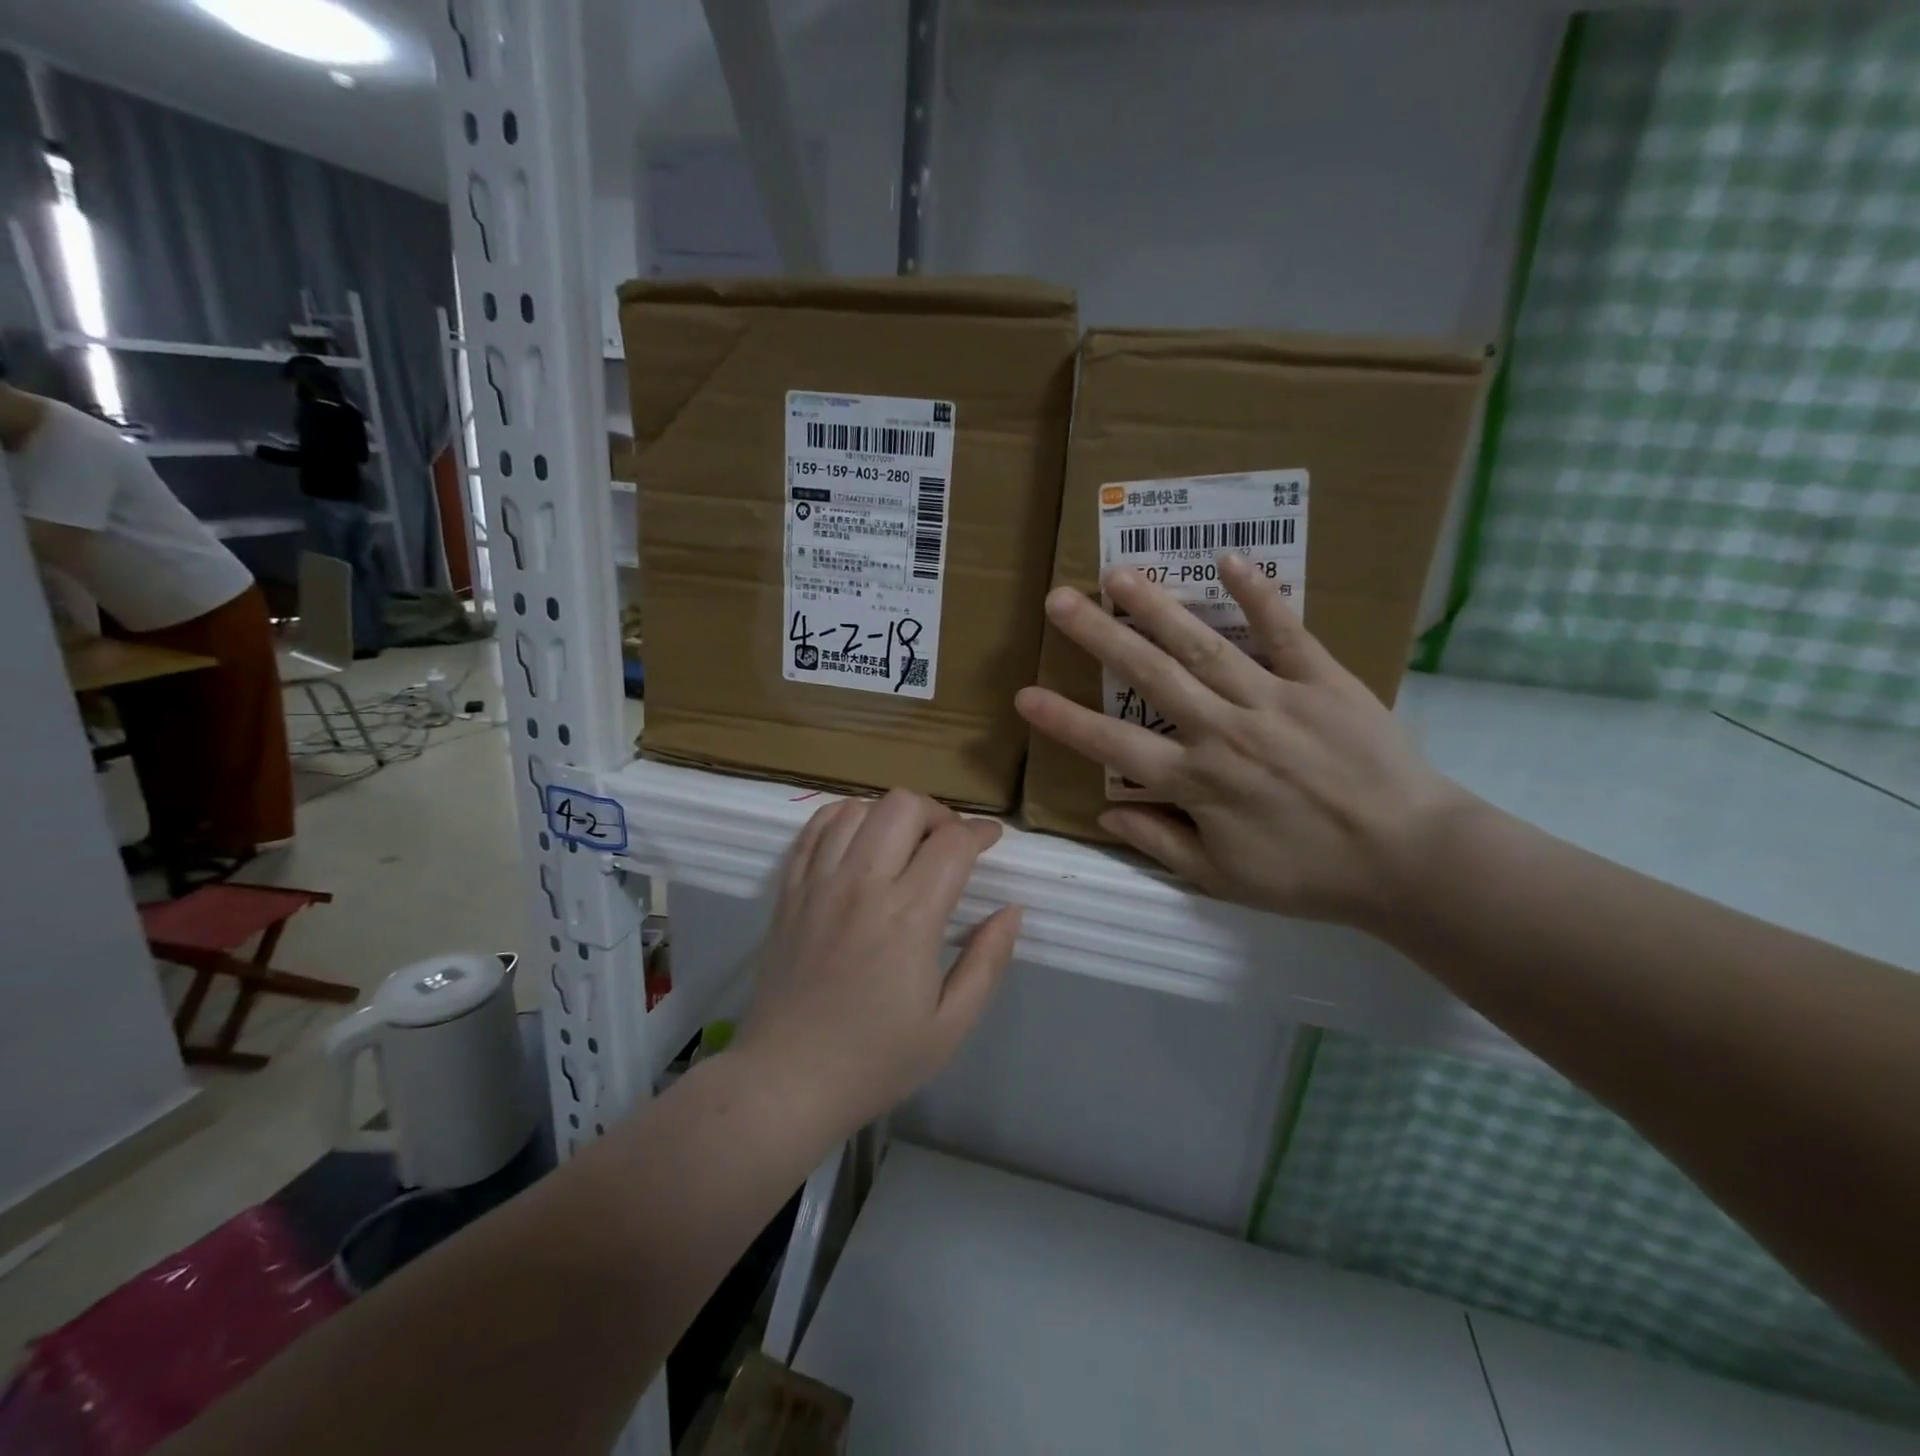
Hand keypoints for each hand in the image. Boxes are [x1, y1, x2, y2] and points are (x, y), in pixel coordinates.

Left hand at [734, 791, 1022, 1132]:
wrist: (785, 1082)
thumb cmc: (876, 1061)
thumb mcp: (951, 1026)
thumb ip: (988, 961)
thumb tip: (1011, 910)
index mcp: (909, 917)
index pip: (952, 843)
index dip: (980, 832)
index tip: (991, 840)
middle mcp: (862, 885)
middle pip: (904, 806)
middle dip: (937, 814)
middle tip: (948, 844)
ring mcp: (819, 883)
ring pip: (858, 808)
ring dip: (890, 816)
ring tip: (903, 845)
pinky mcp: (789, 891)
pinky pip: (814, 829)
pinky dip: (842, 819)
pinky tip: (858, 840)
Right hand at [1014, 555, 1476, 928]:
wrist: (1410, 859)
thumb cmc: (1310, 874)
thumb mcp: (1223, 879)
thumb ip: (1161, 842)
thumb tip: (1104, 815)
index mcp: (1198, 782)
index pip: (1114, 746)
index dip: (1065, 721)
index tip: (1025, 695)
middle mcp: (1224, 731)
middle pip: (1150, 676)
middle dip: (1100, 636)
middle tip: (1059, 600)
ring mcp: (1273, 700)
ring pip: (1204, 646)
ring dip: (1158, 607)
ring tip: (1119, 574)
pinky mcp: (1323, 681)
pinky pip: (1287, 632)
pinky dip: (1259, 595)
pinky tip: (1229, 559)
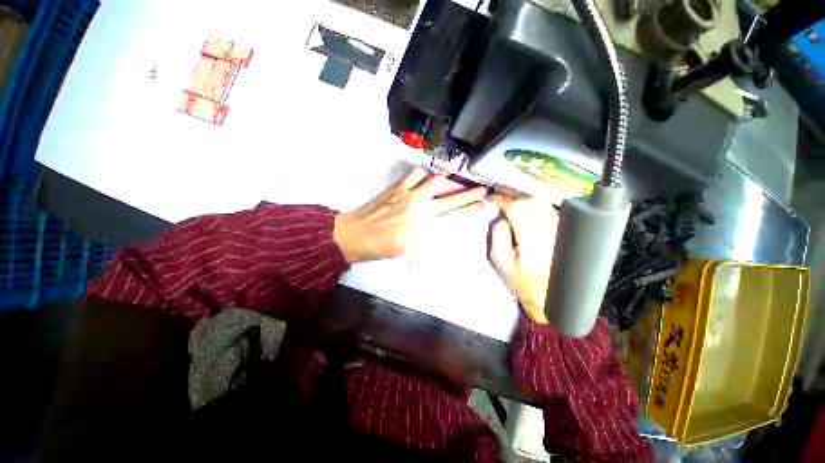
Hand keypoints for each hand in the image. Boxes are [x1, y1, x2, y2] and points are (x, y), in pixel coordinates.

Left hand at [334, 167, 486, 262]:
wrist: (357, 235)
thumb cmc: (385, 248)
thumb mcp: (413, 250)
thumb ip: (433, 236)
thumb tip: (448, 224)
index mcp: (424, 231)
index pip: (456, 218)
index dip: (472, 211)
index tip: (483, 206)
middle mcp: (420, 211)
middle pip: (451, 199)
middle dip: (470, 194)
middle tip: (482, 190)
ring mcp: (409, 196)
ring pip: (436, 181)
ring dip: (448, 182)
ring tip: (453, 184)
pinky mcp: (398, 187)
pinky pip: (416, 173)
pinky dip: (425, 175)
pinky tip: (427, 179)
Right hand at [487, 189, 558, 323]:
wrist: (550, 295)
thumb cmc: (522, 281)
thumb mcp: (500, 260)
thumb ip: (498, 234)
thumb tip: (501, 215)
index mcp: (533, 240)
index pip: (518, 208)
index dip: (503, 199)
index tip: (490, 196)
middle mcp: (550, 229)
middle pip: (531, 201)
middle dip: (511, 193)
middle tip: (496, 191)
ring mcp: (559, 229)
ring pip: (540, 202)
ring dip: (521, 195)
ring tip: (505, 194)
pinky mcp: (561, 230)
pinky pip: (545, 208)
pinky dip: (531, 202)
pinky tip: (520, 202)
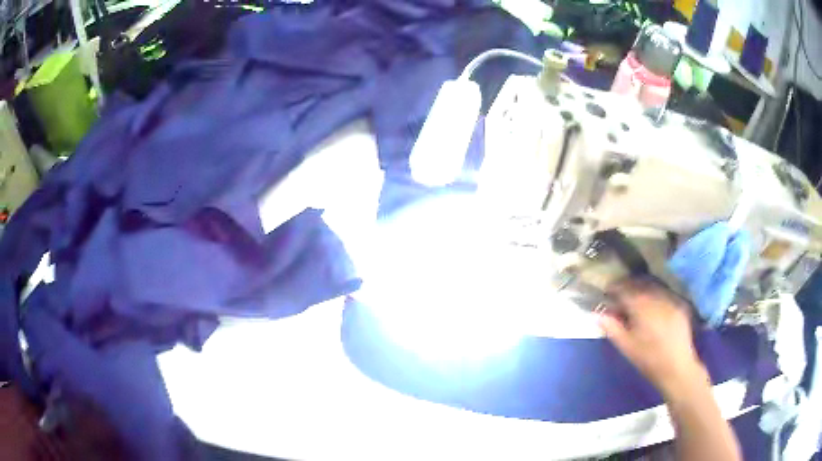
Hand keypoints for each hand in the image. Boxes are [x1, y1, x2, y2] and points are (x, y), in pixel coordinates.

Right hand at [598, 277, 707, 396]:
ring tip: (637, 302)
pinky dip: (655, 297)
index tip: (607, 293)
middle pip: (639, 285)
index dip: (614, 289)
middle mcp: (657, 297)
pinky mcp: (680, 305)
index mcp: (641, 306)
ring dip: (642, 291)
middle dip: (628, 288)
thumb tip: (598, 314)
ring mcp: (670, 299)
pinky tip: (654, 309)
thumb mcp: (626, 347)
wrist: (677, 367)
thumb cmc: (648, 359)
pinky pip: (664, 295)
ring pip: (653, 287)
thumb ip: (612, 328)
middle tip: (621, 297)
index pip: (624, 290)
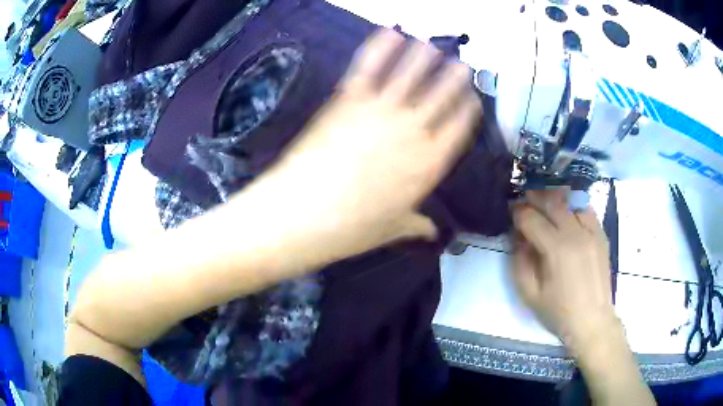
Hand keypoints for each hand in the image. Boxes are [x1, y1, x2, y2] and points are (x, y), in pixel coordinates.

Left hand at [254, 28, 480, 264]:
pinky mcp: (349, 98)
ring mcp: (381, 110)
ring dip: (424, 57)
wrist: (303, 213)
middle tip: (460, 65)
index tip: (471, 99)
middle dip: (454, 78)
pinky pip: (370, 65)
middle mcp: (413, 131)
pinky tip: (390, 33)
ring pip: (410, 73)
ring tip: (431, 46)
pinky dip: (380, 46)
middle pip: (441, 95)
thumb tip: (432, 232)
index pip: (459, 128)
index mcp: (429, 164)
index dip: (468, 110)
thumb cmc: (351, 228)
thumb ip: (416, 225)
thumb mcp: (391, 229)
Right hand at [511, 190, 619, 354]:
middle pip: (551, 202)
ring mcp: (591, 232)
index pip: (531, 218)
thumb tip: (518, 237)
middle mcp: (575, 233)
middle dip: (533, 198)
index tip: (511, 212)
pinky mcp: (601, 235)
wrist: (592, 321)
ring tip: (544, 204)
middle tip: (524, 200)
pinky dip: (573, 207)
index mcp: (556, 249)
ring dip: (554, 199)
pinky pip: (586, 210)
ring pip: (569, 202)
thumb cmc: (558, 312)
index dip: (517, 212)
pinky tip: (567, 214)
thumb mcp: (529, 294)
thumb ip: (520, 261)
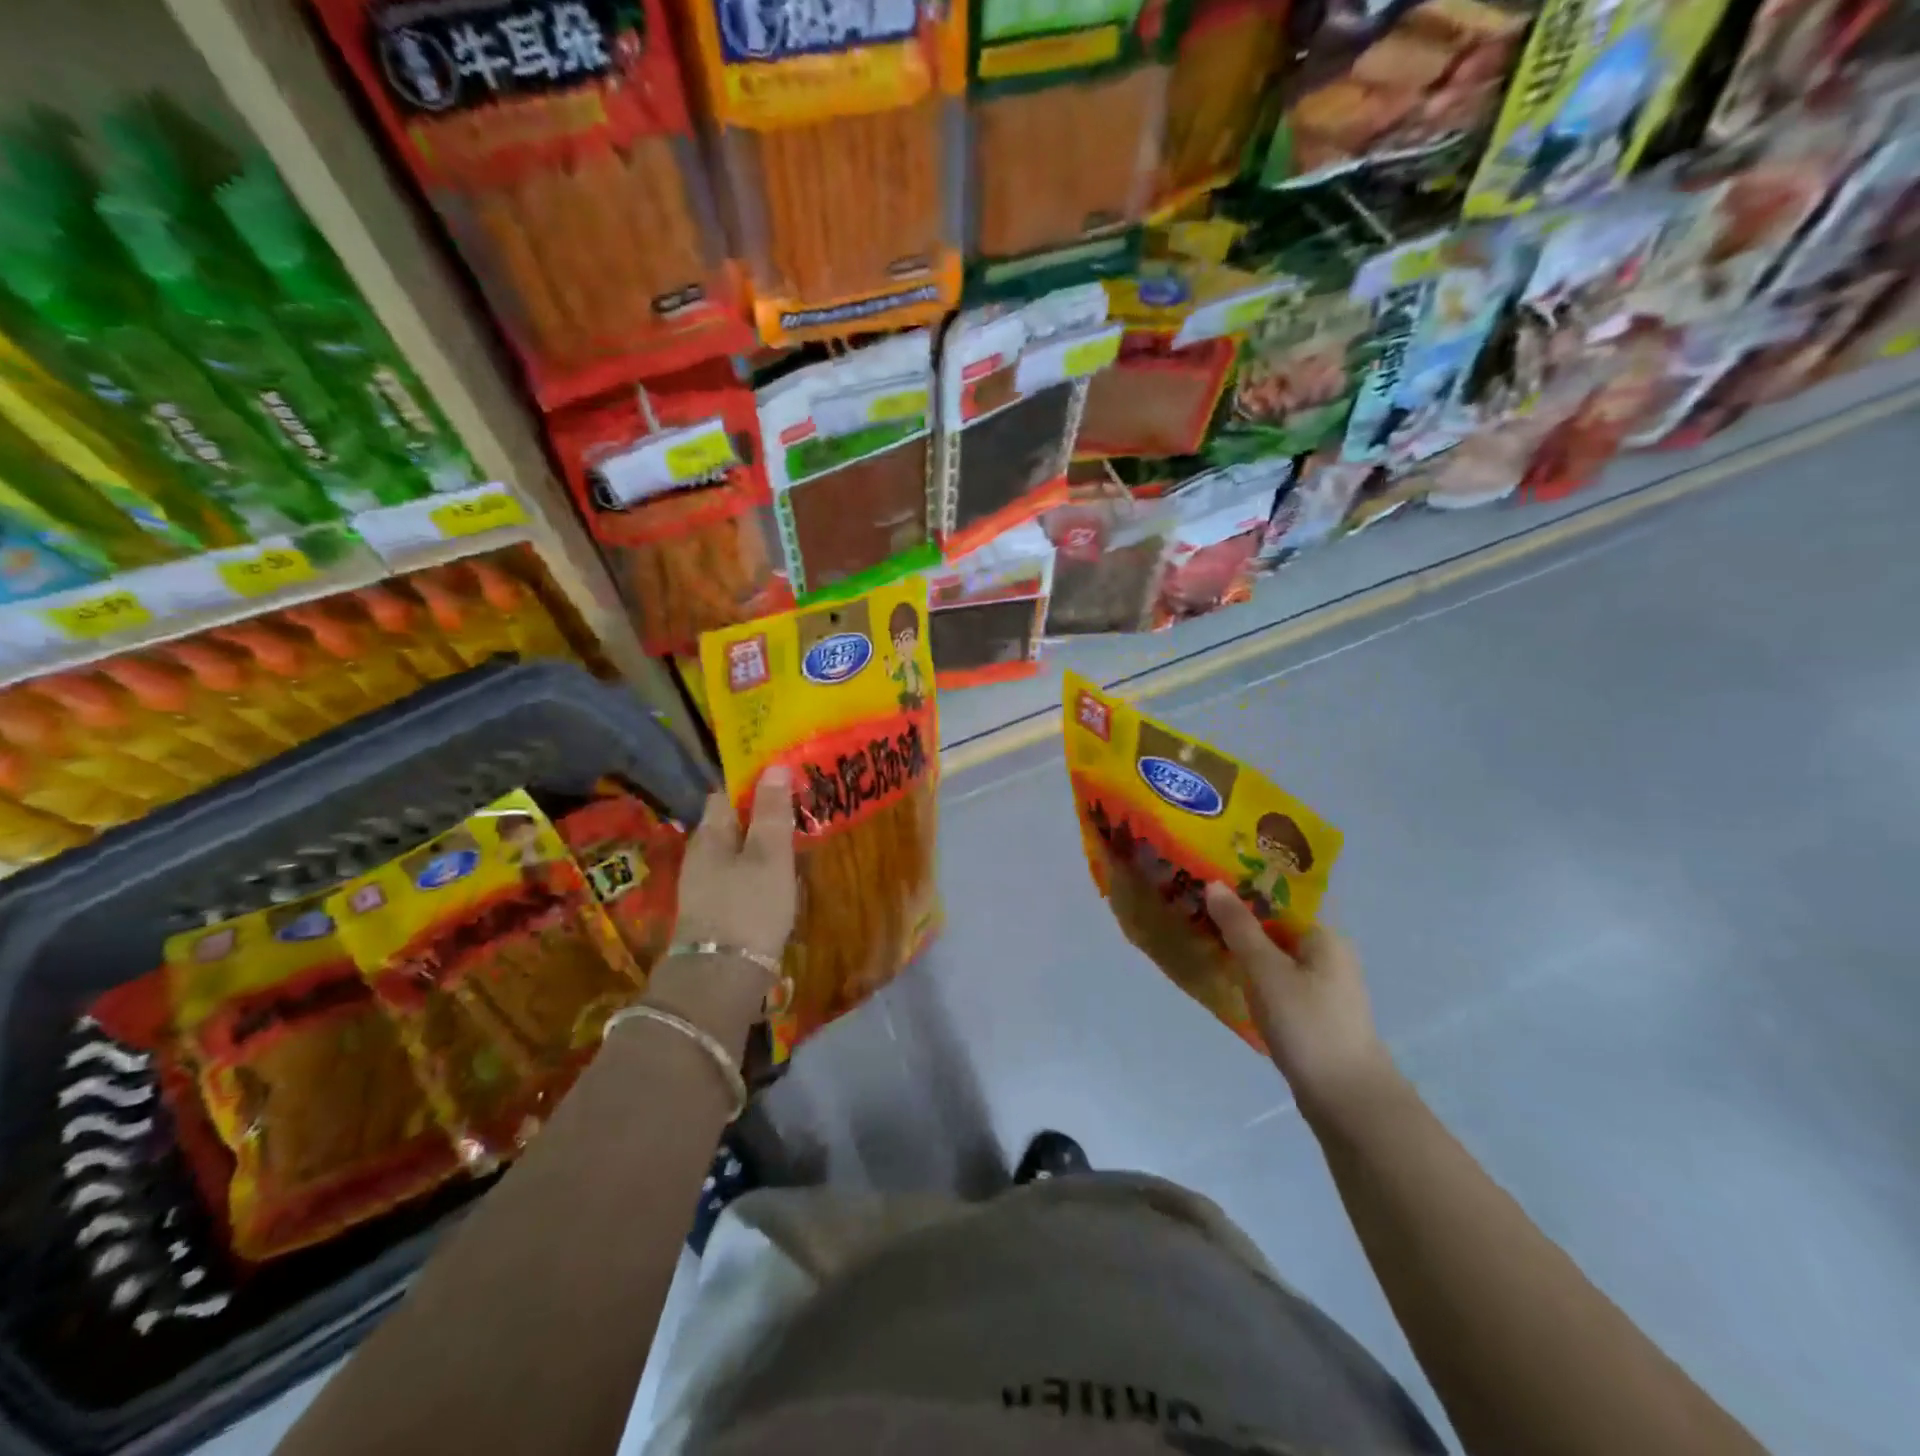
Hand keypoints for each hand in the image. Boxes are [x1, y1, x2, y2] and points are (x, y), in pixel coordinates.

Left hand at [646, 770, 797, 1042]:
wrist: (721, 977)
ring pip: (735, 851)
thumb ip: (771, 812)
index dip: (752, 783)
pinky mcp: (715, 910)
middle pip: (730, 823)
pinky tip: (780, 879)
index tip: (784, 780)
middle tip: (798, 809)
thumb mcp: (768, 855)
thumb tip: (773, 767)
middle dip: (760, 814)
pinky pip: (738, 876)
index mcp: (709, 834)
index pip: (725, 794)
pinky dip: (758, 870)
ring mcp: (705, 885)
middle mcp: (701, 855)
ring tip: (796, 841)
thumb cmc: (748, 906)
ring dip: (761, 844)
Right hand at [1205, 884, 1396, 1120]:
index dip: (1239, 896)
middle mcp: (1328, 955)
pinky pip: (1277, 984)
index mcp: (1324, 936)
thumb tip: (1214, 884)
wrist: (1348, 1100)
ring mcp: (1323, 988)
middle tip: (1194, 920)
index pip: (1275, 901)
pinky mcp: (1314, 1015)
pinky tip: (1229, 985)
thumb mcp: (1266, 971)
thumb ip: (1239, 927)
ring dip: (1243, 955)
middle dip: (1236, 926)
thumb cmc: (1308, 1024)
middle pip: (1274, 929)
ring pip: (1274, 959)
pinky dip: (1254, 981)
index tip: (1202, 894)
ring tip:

____

▶ [What the exercise asks]
Of the lines above, output exactly those from the line bearing "thumb cmc: (748, 906)" through the line bearing "pinky mcp: (1314, 1015)", inclusive.

▶ [Response]
thumb cmc: (748, 906)
ring dip: (761, 844)
Right hand at [1205, 884, 1396, 1120]:
index dip: (1239, 896)
middle mcp: (1328, 955)
pinky pip: (1277, 984)
index mcp: (1324, 936)
thumb tip: (1214, 884)
wrist: (1348, 1100)
ring mcp: (1323, 988)
middle tip: (1194, 920)
index pip: (1275, 901)
pinky mcp: (1314, 1015)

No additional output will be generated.